### Soal Latihan
Salin bagian teks tentang konflik Papua yang dimulai dari "Dialog untuk mencari" dan berakhir pada "Barat oleh orang tak dikenal (OTK)", lalu ganti "resolusi" dengan "penyelesaian".
======== Teks Bacaan
Para pihak yang tak mau berdialog
untuk mengakhiri konflik yang sudah mengorbankan ribuan orang tentu patut
dipertanyakan niat hidup berdamainya. Kini orang Papua telah memilih perwakilan
yang akan menjadi juru runding pada saat duduk satu meja dengan Negara
Indonesia.
Dialog untuk mencari resolusi
bersama dalam upaya mengakhiri konflik berkepanjangan telah menjadi tujuan PBB
yang juga tidak bertentangan dengan undang-undang Negara termasuk tidak
adanya larangan dari setiap agama yang ada di Indonesia untuk setiap warga
hidup damai. Jika ada konflik secepatnya para pihak mencari resolusi bersama
maka mengapa Pimpinan Negara Indonesia Susilo Bambang Yudhoyono belum mau
berdialog?
Jika Dialog untuk resolusi konflik
antar Pemerintah Indonesia dan orang Papua telah digelar maka tentu tak mungkin
terjadi lagi Peristiwa; Pada kamis, 16 agustus 2012, pukul 19.00 wit
terjadi penembakan di Obano, distrik Paniai Barat oleh orang tak dikenal (OTK)
yang menewaskan seorang pedagang (Mustafa, 22 thn) dan 2 orang lainnya (Ahyar,
25 thn dan Basri, 22 thn) luka-luka. Akibatnya para pedagang non pribumi merasa
tidak nyaman dan masyarakat Obano pada umumnya resah.
Penembakan di Ujung Bandara
Enarotali oleh orang tak dikenal (OTK) pada Selasa, 21 agustus 2012 lalu yang
menewaskan Brigadir Polisi Yohan Kisiwaitoi, anggota Polres Paniai. Akhirnya
aparat keamanan menembak puluhan peluru sebagai bentuk pelampiasan emosi mereka
dan melakukan tindak sewenang-wenang yang bersasaran pada masyarakat sipil.
Masyarakat semakin takut dan terpaksa melarikan diri ke rumah masing-masing dan
para pedagangpun segera menutup kiosnya masing-masing.
Jika Dialog telah digelar maka tak
mungkin terjadi Penembakan terhadap Mako Tabuni, Ketua I Komite Nasional Papua
Barat di Perumnas III Waena, Distrik Heram, Abepura, Kota Jayapura, Kamis 14
Juni 201. Juga tak mungkin ada 42 tahanan Politik Papua di sejumlah
Penjara.
================
======== Data Mentah
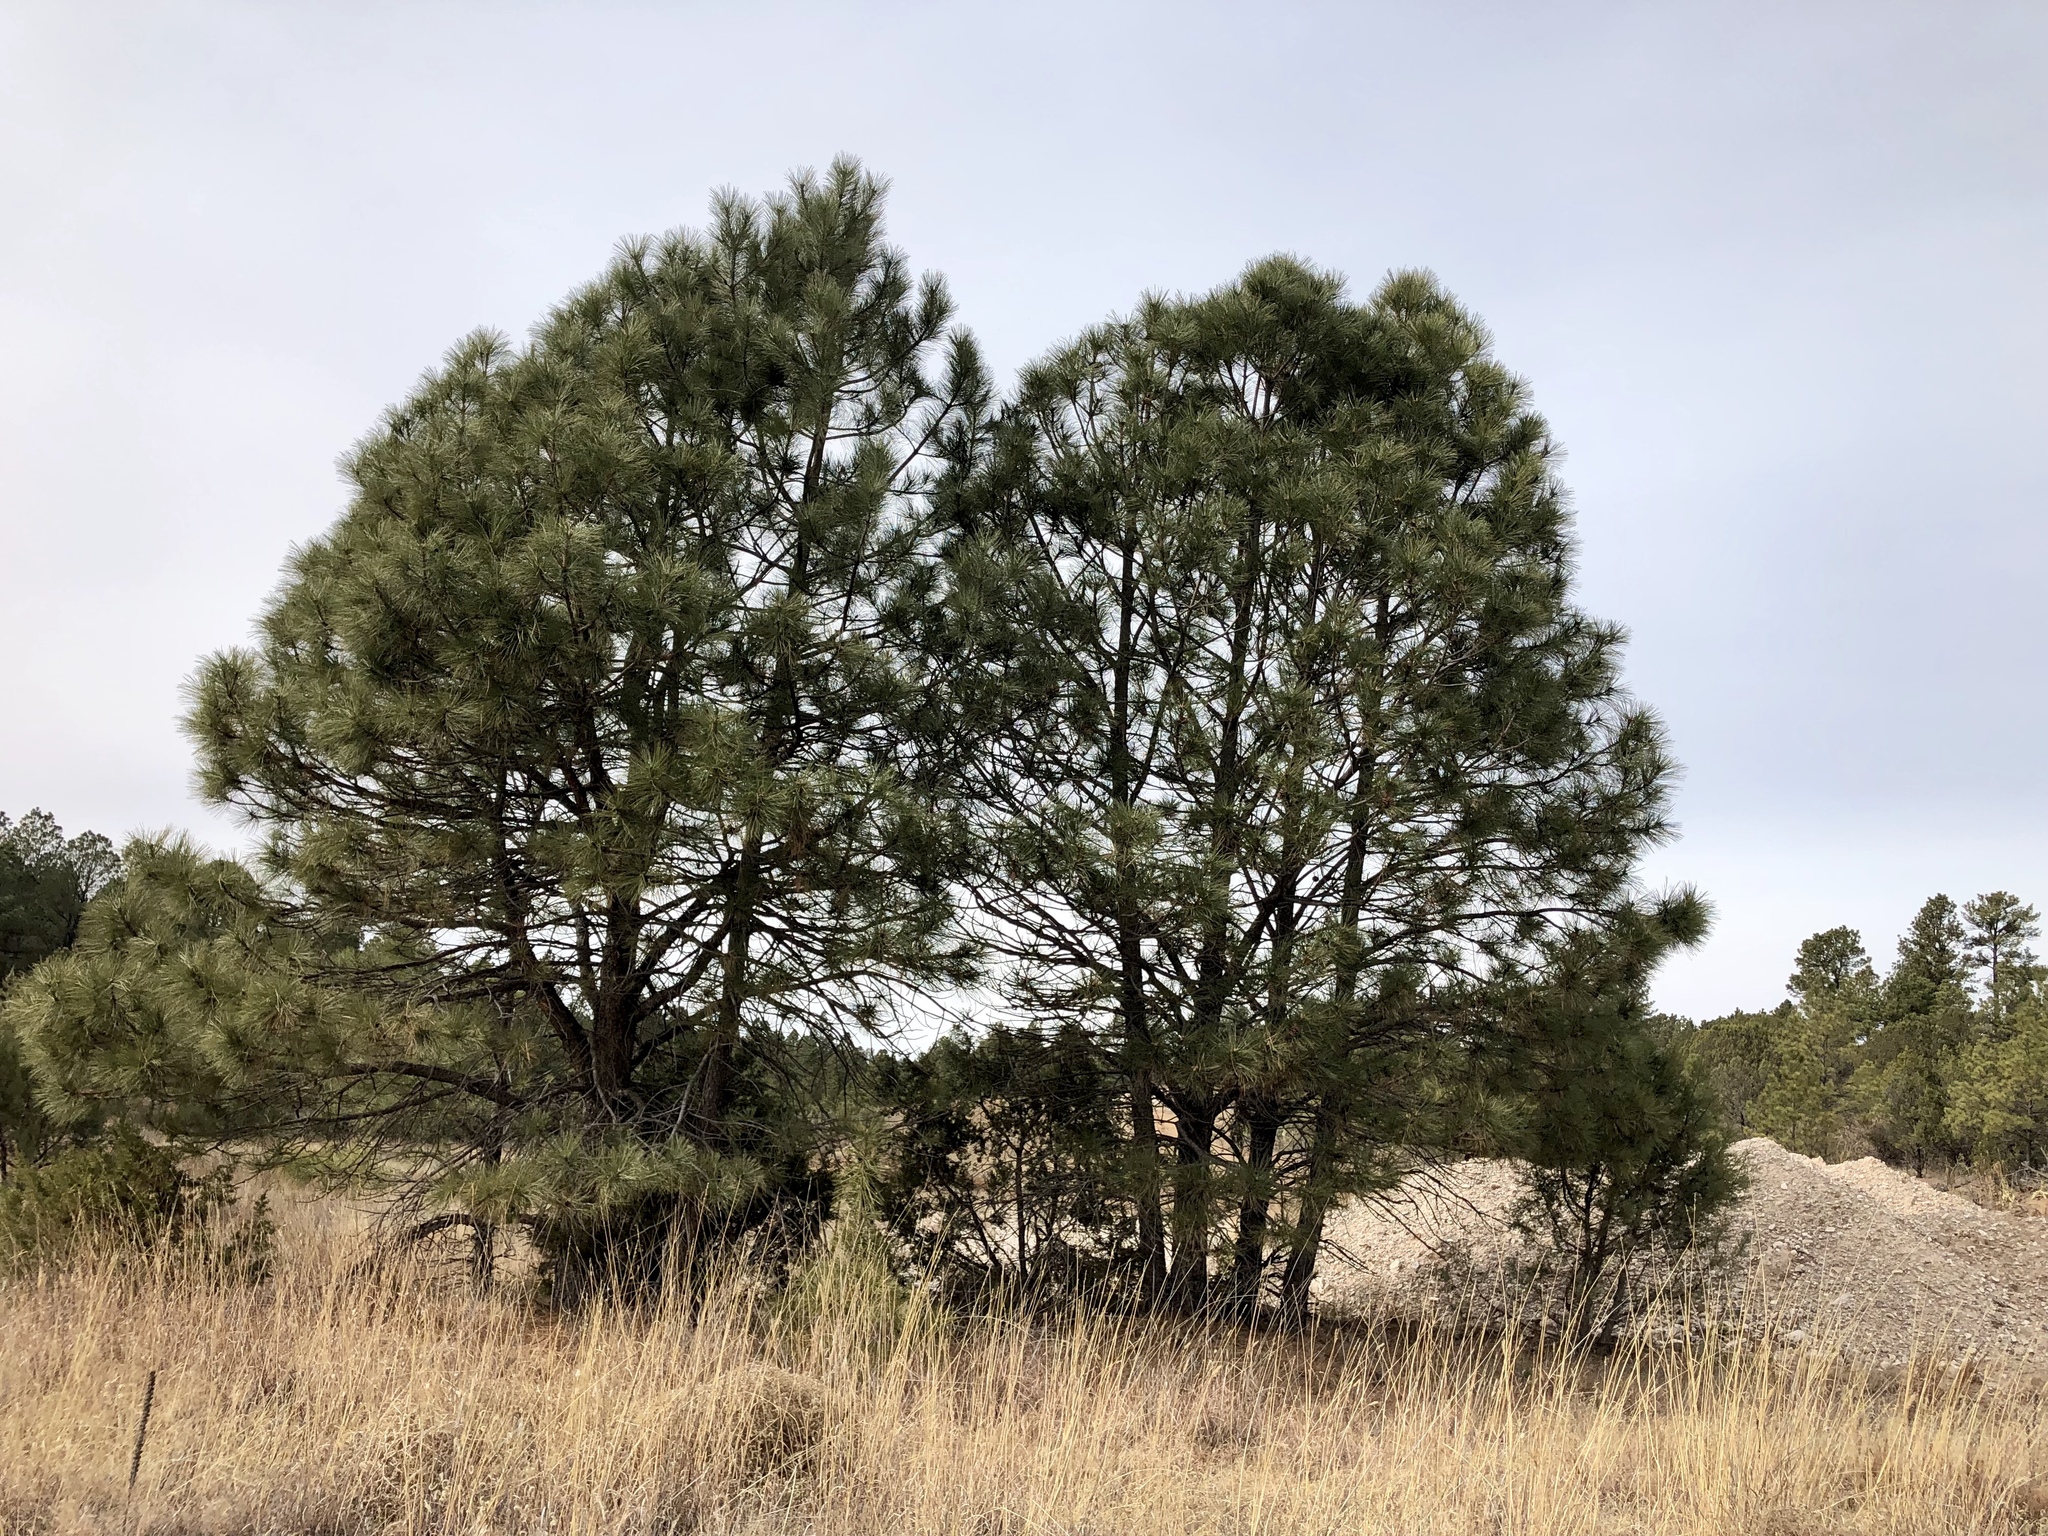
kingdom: Plantae
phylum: Tracheophyta
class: Pinopsida
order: Pinales
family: Pinaceae
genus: Pinus
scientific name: Pinus ponderosa
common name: Western yellow-pine
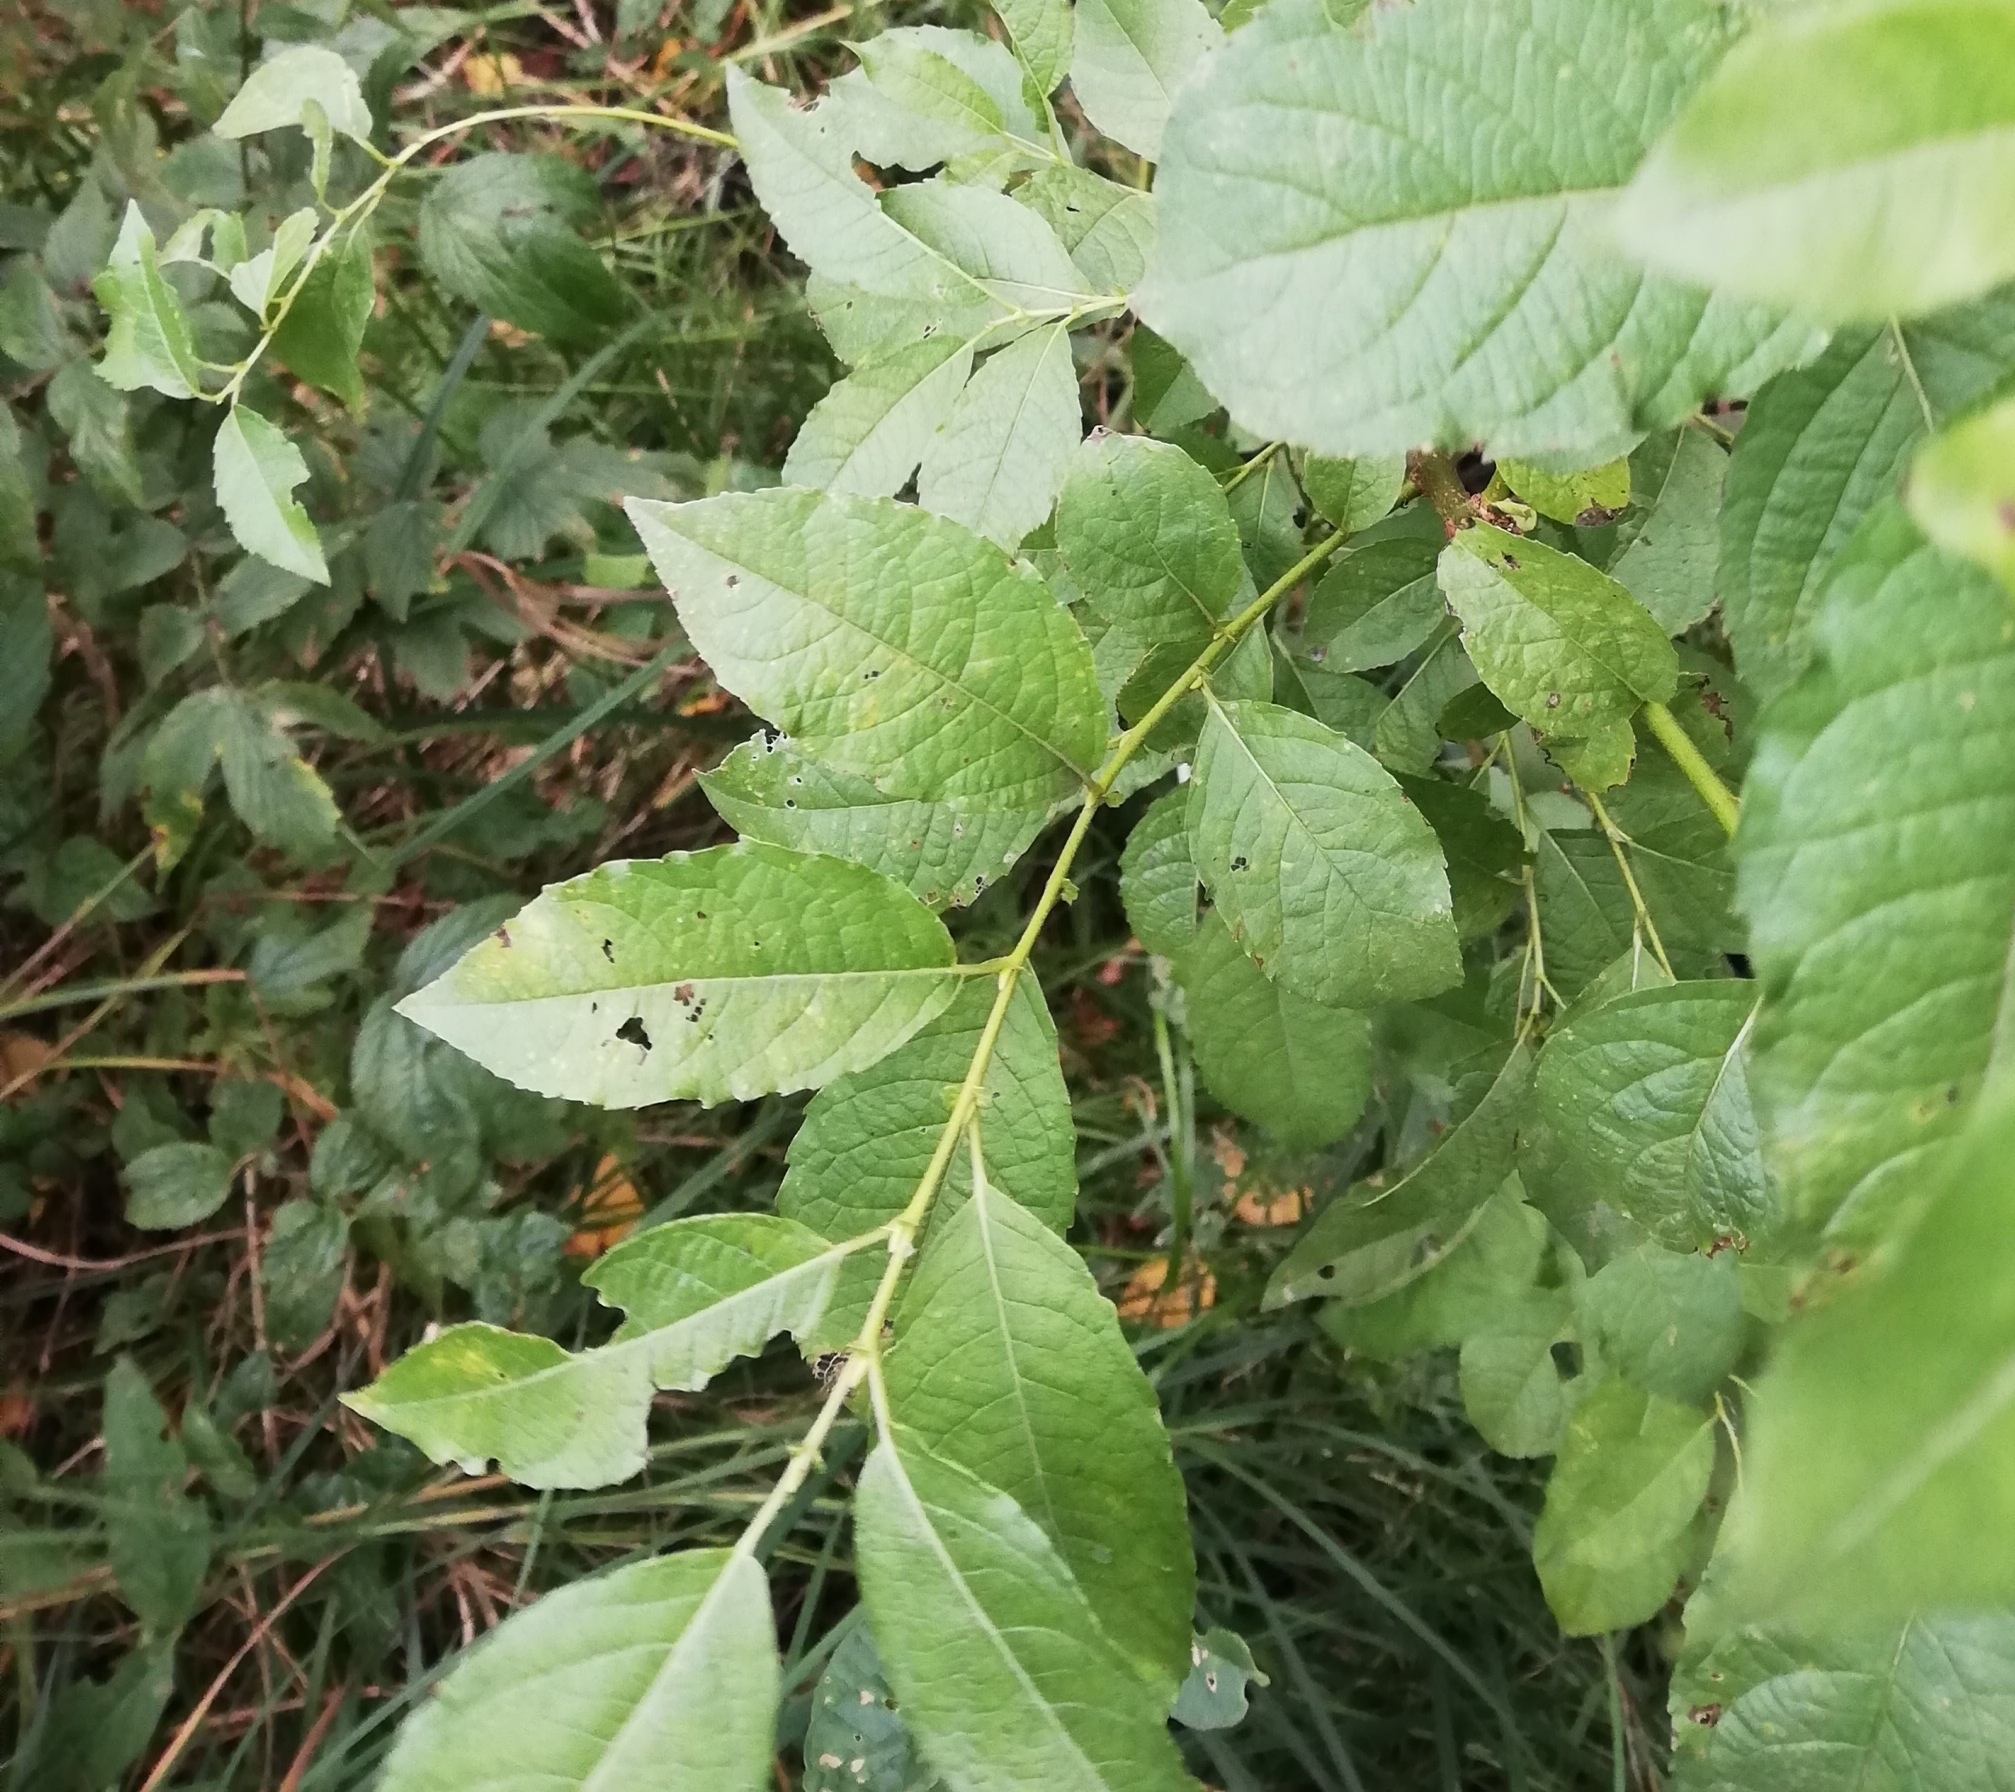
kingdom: Plantae
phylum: Tracheophyta
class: Magnoliopsida
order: Malpighiales
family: Salicaceae
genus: Salix
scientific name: Salix myrsinifolia
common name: Dark-leaved willow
================
### Jawaban Soal
Dialog untuk mencari penyelesaian
bersama dalam upaya mengakhiri konflik berkepanjangan telah menjadi tujuan PBB
yang juga tidak bertentangan dengan undang-undang Negara termasuk tidak
adanya larangan dari setiap agama yang ada di Indonesia untuk setiap warga
hidup damai. Jika ada konflik secepatnya para pihak mencari penyelesaian bersama
maka mengapa Pimpinan Negara Indonesia Susilo Bambang Yudhoyono belum mau
berdialog?
Jika Dialog untuk penyelesaian konflik
antar Pemerintah Indonesia dan orang Papua telah digelar maka tentu tak mungkin
terjadi lagi Peristiwa; Pada kamis, 16 agustus 2012, pukul 19.00 wit
terjadi penembakan di Obano, distrik Paniai Barat oleh orang tak dikenal (OTK)